Fikri mülkiyetin sona ermesi son zamanlarda çok açık hale geldi. Eski fikri mülkiyet endüstrileri, tekellerini (patentler, ticari markalar, telif hakları) ve üretim ve pazarlamadaki maliyet avantajlarını korumak için dişe dişe mücadele ediyor.
Ancak çabalarını boşa çıkarması muhtemel üç amansız süreçle karşı karşıya kalıyorlar:
Gazete Ambalajı
Basılı gazeteler, reklamla sübvanse edilen ucuz içerik paketi teklifleri sunar. Başka bir deyişle, reklamcılar içerik oluşumu ve üretimi için ödeme yapar ve okuyucunun içeriği incelerken ticari mesajlara maruz kalmaktan başka seçeneği yoktur.
Daha önce radyo ve televizyon tarafından benimsenen bu model şimdi interneti yönetiyor ve gelecekte kablosuz interneti yönetecek. İçerik, tüm parasal ücretlerden ücretsiz olarak sunulacaktır. Tüketici, kişisel verilerini (demografik veriler, tüketim kalıpları ve tercihler vb.) Sağlayarak ve reklama maruz kalarak ödeme yapacaktır. Abonelik tabanlı modeller başarısız olmaya mahkumdur.
Böylelikle içerik oluşturucular sadece reklam pastasında paylaşarak fayda sağlayacaktır. Fikri mülkiyete erişim veya mülkiyet için ödenen eski telif hakkı modellerini uygulamanın giderek daha zor olduğunu göreceklerdir.
Aracılık
Bu önemli trendle ilgili çok fazla mürekkep döküldü. Komisyonculuk ve aracılık katmanlarının ortadan kaldırılması – esas olarak üretim ve pazarlama düzeylerinde – tarihsel bir gelişmedir (uzun vadeli bir eğilimin devamına rağmen).
Örneğin müziği düşünün. İnternette ses akışı veya indirilebilir MP3 dosyaları CD’yi eski haline getirecektir. İnternet aynı zamanda niş ürünlerin pazarlanması için bir alan sağlar ve daha önce maliyetli pazarlama (“markalaşma”) kampanyalarına ve üretim faaliyetlerine girişme ihtiyacının getirdiği giriş engellerini azaltır.
Bu eğilim aynı zamanda sanatçı ile ürününün ticari istismarcıları arasındaki dengeyi yeniden kuracak gibi görünüyor. “Sanatçı” nın tam tanımı tüm yaratıcı insanları kapsayacak şekilde genişleyecektir. Kişi kendini ayırt etmeye, “markalaştırmaya” ve hizmetlerini, fikirlerini, ürünlerini, tasarımlarını, deneyimlerini vb. Açık artırmaya çıkarmaya çalışacaktır.
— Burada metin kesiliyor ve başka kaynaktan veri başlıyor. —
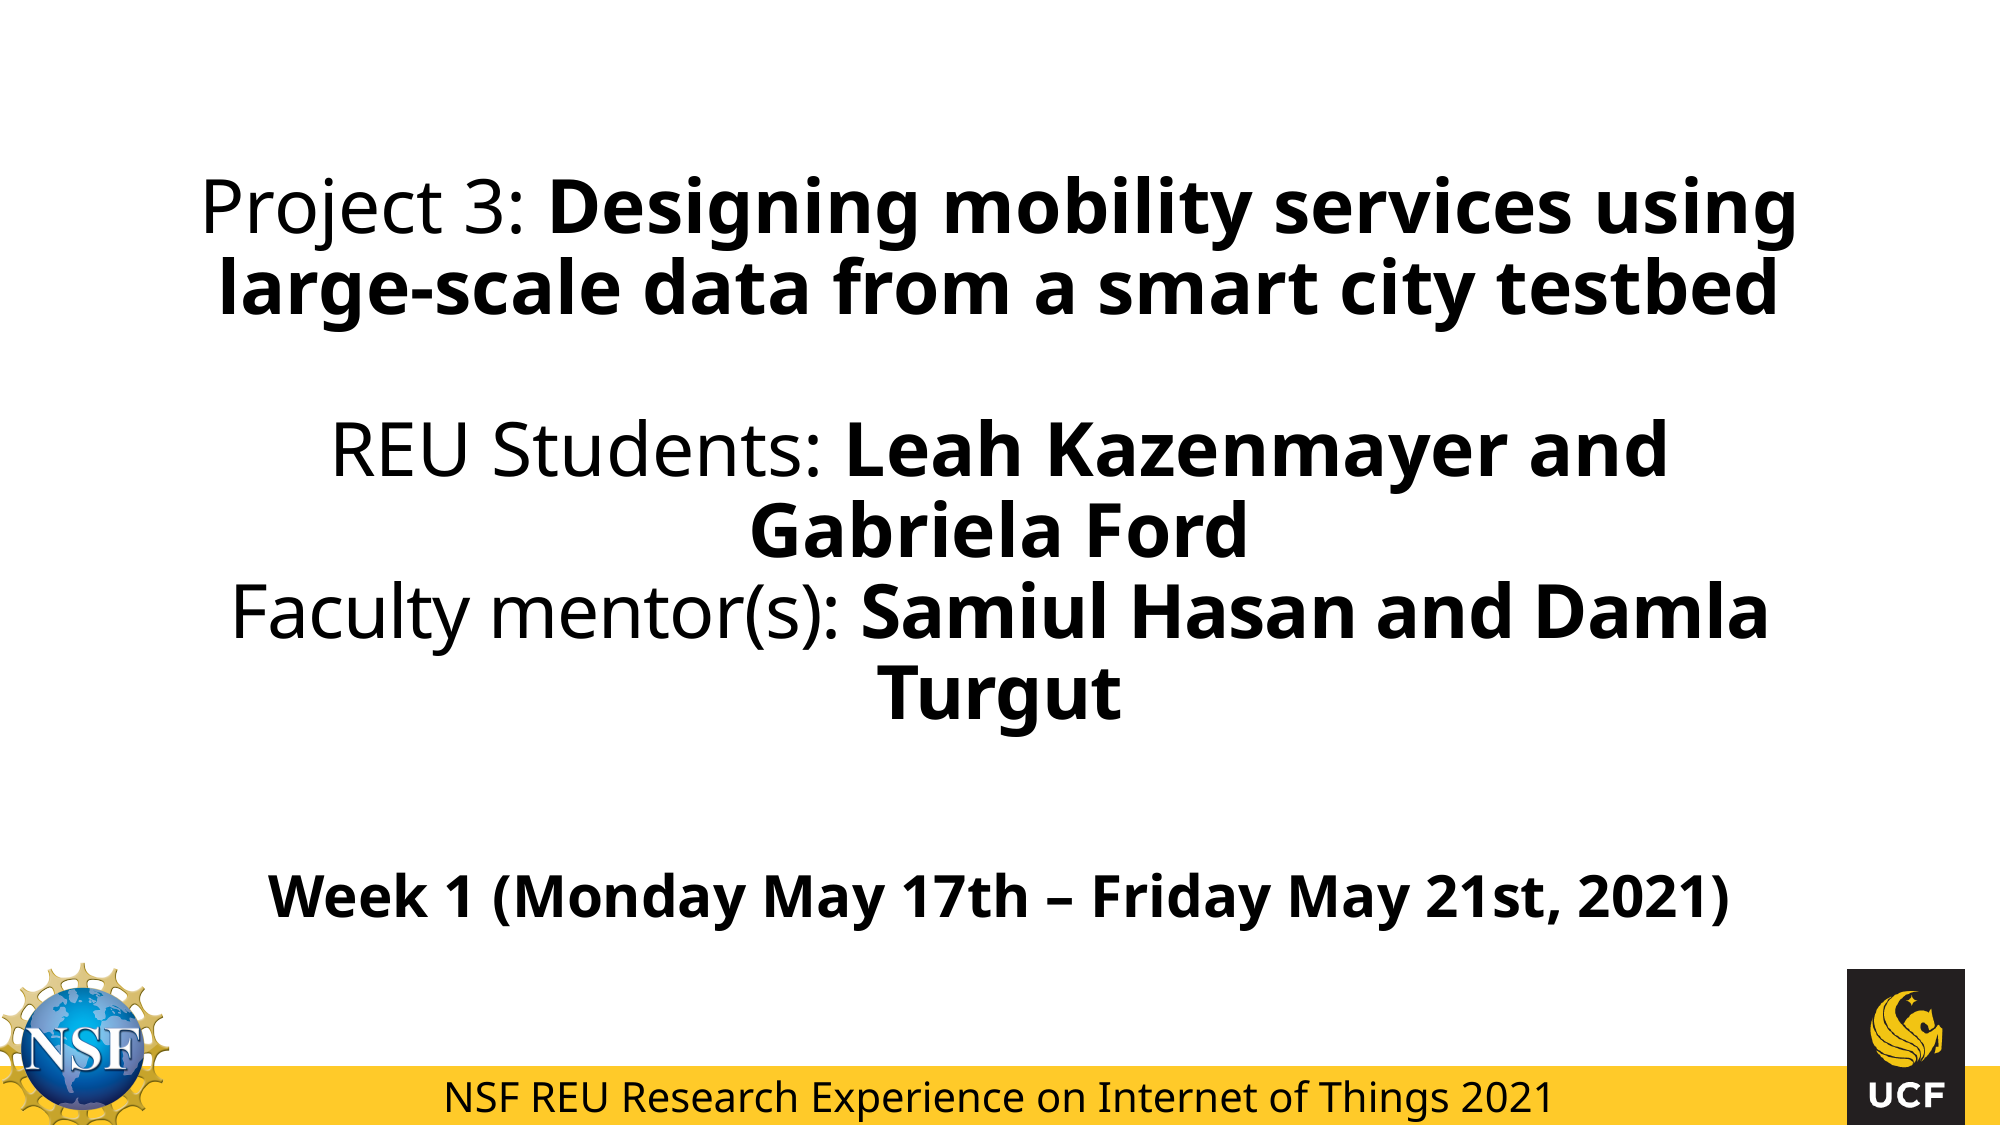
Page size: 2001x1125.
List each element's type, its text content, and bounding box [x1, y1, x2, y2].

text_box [0, 959, 2000, 1125]
text_box Project 3: Designing mobility services using large-scale data from a smart city testbed REU Students: Leah Kazenmayer and Gabriela Ford Faculty mentor(s): Samiul Hasan and Damla Turgut Week 1 (Monday May 17th – Friday May 21st, 2021) [179, 139, 1821, 959]
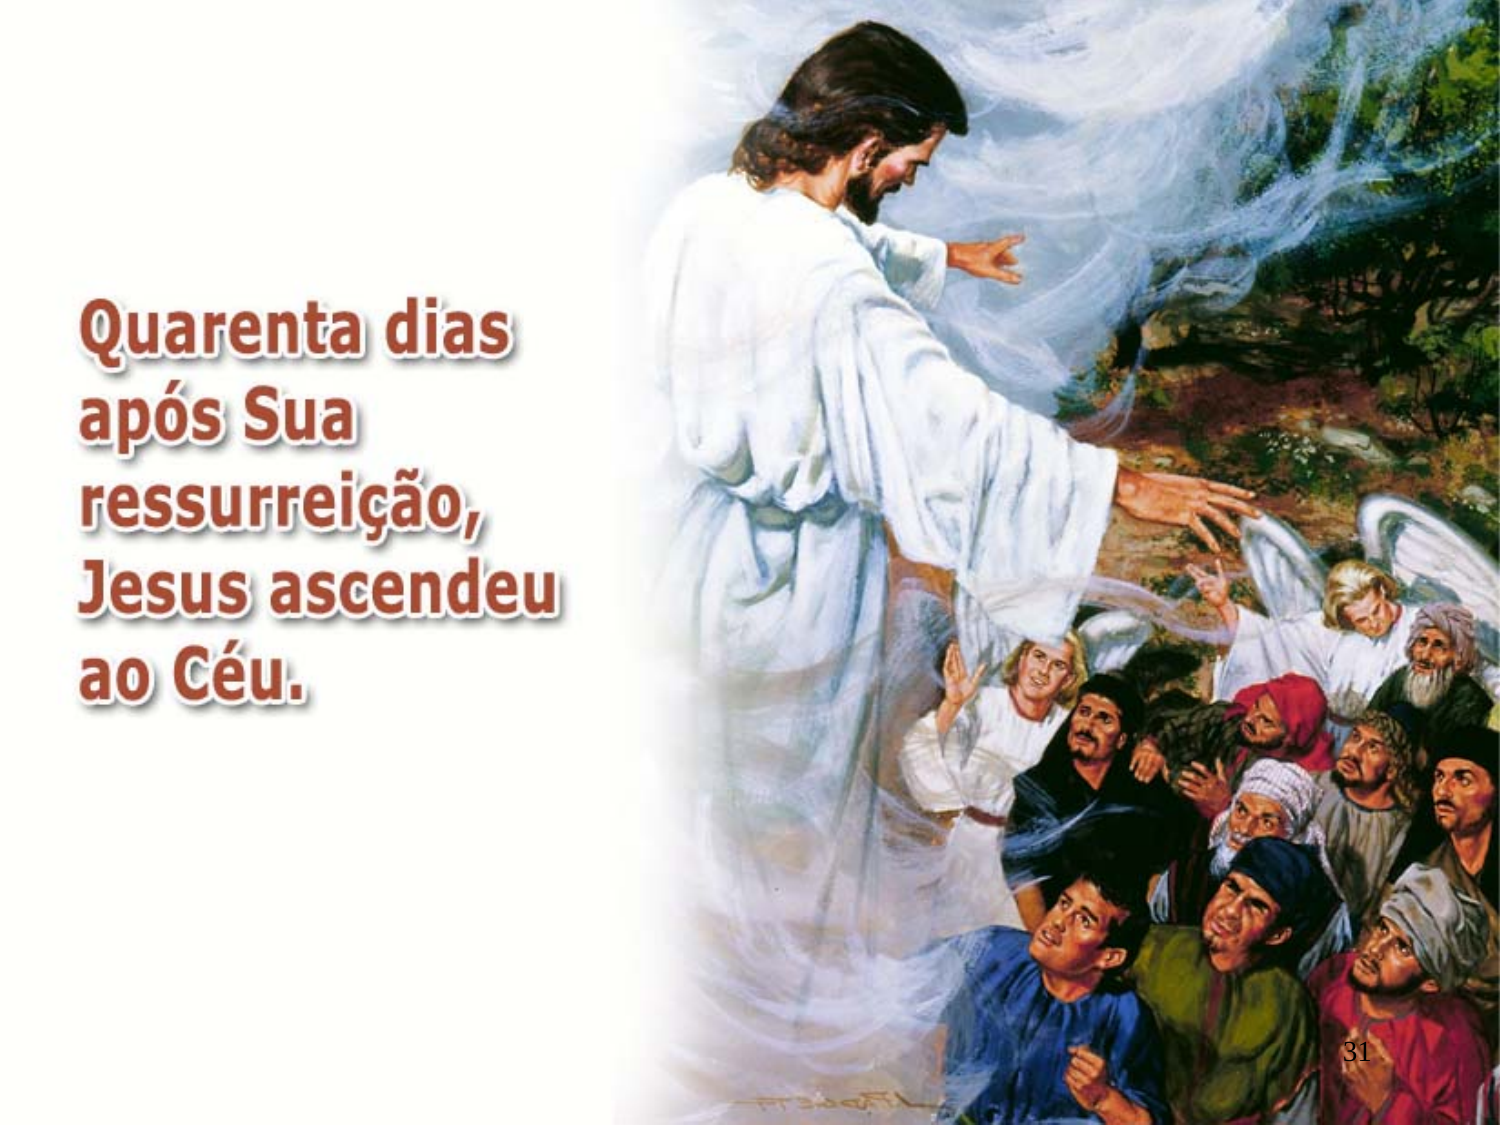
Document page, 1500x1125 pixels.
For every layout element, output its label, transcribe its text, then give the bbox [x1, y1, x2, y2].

slide_number 31 [1074, 1025, 1388, 1100]
picture [0, 0, 1500, 1125]
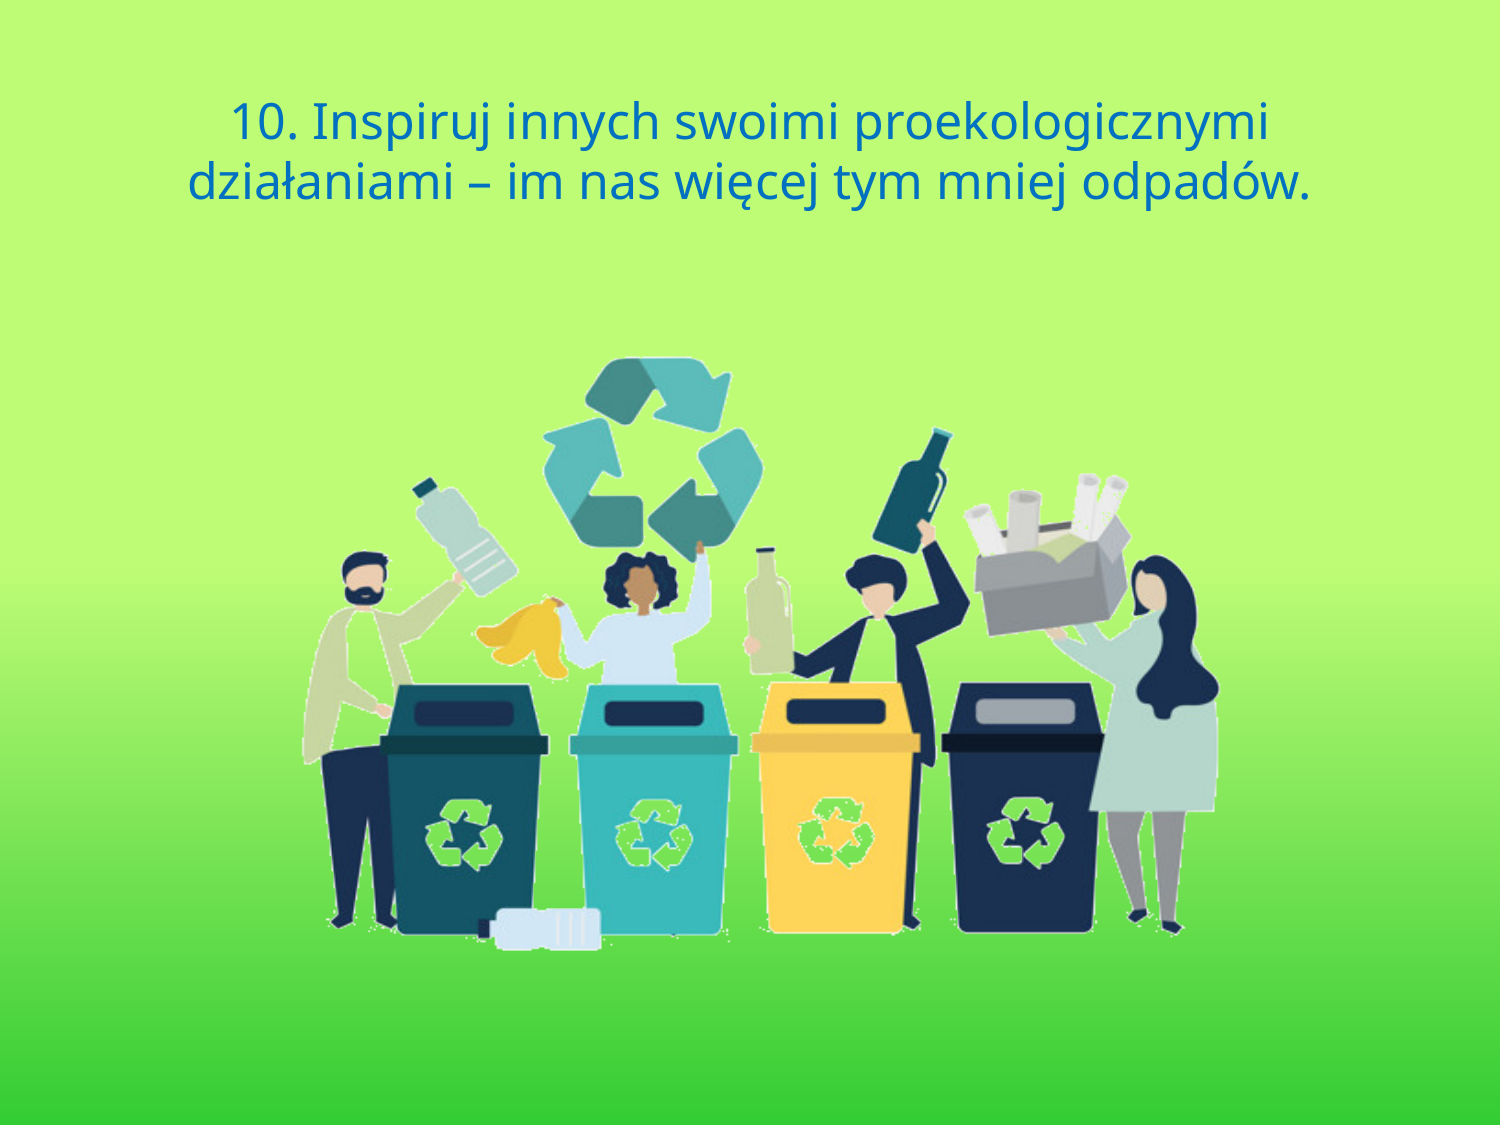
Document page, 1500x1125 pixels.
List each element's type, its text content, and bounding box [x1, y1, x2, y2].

text_box 10. Inspiruj innych swoimi proekologicznymi działaniami – im nas więcej tym mniej odpadów. [117, 81, 1383, 217]
picture [187, 269, 1337, 1040]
Bu, zanaatkarların ekonomik sahneyi yönettiği endüstri öncesi zamanlara bir dönüş. Değişen bağlılıklar, kafa arama, uzaktan işbirliği ve benzer işgücü piyasası eğilimlerinden oluşan bir ortamda iş istikrarı ortadan kalkacak ve iş hareketliliği artacaktır.
Pazar Parçalanması
Çok sayıda birbirini dışlayan pazar nişlerinin, tüketici tercihlerinin ve pazarlama ve satış kanallarının bulunduğu parçalanmış bir pazarda – üretim ve dağıtımda ölçek ekonomileri anlamsızdır. Dar yayın, yayıncılığın yerini alır, kitlesel özelleştirme seri üretimin yerini alır, değişen bağlantılardan oluşan bir ağ, sahip olunan katı sistemin yerini alır. Merkezi olmayan, iç girişimciliğe dayalı şirket, bu eğilimlere geç bir yanıttır. Geleceğin mega-şirketi, bir zamanlar olduğu gibi homojen, tek tip (ve komplo teorisyenlerine göre uğursuz) bir juggernaut olmaktan çok, yeni başlayanlardan oluşan bir kolektif olarak hareket etme olasılığı daha yüksektir.